Mandates, Minorities, And The Way Washington Talks About Politics

It’s hard to think of a clearer distillation of some strains of establishment thinking, and the way the publication that published these paragraphs–Politico–manifests it than this section of a premortem on the results of today’s election:

If President Barack Obama wins, he will be the popular choice of Hispanics, African-Americans, single women and highly educated urban whites. That’s what the polling has consistently shown in the final days of the campaign. It looks more likely than not that he will lose independents, and it’s possible he will get a lower percentage of white voters than George W. Bush got of Hispanic voters in 2000.

A broad mandate this is not. The pressure on Obama to deliver for this liberal base will be powerful. Already, top left-wing groups are pressuring him not to buckle on a grand bargain that includes any entitlement cuts.
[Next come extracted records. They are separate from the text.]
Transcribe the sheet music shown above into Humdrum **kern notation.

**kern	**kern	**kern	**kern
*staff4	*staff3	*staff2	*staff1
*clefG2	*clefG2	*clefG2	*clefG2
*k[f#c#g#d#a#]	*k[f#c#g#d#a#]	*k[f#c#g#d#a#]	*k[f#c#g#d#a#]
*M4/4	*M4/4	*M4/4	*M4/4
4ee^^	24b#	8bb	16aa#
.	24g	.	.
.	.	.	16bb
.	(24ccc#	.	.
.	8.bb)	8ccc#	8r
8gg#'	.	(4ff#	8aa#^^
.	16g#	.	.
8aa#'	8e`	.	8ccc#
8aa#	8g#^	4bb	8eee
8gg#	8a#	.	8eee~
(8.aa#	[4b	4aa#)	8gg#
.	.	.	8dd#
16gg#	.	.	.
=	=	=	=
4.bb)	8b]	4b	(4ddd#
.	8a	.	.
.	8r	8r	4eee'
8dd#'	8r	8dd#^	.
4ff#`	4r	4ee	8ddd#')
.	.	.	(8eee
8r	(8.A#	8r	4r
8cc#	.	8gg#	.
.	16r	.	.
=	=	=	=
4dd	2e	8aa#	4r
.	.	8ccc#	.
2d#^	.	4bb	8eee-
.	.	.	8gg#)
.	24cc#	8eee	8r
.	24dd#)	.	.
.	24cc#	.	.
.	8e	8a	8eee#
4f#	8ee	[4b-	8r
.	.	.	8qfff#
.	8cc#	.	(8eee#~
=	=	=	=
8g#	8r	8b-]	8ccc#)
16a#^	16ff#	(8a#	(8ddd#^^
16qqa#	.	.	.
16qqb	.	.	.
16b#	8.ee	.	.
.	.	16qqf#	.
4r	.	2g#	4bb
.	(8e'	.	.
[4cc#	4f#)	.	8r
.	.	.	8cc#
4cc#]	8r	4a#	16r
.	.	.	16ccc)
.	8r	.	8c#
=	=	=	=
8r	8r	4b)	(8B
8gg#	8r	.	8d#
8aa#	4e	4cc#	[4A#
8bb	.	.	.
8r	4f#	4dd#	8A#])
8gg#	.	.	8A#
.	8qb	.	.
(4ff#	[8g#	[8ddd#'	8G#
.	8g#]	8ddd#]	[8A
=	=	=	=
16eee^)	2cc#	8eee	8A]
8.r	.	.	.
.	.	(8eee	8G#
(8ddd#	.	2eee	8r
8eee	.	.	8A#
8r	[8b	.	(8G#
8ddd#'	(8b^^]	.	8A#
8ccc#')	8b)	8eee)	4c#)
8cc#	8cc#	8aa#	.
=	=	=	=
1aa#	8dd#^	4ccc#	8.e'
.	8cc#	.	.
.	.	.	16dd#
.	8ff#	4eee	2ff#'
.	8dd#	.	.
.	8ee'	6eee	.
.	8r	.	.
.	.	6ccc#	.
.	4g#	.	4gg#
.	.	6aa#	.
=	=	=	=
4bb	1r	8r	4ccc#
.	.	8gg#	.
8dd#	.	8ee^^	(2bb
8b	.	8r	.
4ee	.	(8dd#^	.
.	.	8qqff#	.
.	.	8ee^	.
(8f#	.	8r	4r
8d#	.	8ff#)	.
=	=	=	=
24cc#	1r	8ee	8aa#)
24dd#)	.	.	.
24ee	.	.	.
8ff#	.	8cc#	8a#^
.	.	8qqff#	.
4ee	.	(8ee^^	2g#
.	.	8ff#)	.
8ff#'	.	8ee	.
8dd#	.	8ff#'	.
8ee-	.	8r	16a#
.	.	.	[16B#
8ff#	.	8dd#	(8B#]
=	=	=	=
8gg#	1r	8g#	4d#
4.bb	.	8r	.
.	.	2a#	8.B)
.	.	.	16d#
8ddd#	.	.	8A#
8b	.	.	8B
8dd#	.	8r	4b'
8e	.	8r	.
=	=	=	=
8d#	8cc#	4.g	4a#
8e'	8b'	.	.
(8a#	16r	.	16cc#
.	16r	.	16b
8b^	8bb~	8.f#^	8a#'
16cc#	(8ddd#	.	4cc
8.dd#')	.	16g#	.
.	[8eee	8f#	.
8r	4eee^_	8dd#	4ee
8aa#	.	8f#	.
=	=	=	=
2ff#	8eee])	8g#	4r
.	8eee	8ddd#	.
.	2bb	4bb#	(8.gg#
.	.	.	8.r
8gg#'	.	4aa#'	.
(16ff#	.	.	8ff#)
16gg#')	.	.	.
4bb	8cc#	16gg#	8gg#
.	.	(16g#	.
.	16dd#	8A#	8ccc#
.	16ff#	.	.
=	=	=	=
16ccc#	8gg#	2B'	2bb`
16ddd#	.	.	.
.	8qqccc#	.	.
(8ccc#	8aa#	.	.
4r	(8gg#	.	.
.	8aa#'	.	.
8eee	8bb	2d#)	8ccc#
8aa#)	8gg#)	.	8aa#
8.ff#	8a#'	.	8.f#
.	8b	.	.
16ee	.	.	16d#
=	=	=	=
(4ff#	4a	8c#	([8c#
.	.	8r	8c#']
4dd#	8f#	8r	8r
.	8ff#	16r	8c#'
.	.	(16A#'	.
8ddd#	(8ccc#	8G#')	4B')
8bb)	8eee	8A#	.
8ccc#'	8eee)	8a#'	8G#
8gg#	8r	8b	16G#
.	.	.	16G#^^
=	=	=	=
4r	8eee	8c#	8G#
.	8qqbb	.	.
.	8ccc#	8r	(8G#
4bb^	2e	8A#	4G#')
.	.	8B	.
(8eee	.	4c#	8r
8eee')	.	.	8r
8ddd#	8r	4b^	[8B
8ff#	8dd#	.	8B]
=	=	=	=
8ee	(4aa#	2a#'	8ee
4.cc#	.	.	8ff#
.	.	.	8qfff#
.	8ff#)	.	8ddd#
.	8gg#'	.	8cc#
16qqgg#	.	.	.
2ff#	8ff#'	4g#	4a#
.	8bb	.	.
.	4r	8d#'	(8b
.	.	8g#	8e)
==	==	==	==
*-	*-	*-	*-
Remember, folks: white men are the default, the baseline, a representation of political neutrality. The interests that are attributed to them–or you, if you’re one of the great white guys who read this blog–stand in for a fictional consensus, rather than being understood as a product of demographics, economics, and social circumstances that demand interrogation. Women and people of color, not to mention LGBT people and people with disabilities? We’re special interest groups. When we demand that our needs be met by our government, our interests are suspect, sinister. And it couldn’t possibly be that we share interests across our demographics, or even with those white men, that could provide a mandate for President Obama on certain issues.

It may be true that there is not a broad mandate, defined on these terms, to put a serious push behind improving the employment rate of people with disabilities, or to include transgender people in the Employment Non-Discrimination Act, or to combat racial profiling. And the fact that different sections of the electorate have different urgent needs may mean that President Obama, if he is reelected today, is handed the inverse of a clear mandate for one or two policy priorities beyond the obvious need to create jobs and continue the economic recovery: a broad portfolio of issues his supporters need him to deal with. That broad set of needs may be difficult to meet, if only because of an unfortunate incentive structure in our political system that makes it easy to score points by blocking aid to so-called special interests, as long as those interests have to scrape up collective power to be heard at all. But those issues are not rendered illegitimate because someone needs them. The needs or wants of corporations, or white men in the Heartland, are not more value-neutral than the needs of poor people, or people with disabilities, or transgender people, or women. And it would be delightful for publications that want to play a significant role in defining the Washington conversation to push back against the idea that the support of white men is somehow necessary to validate those needs, to perform the alchemy that transforms them from special interests into mandates.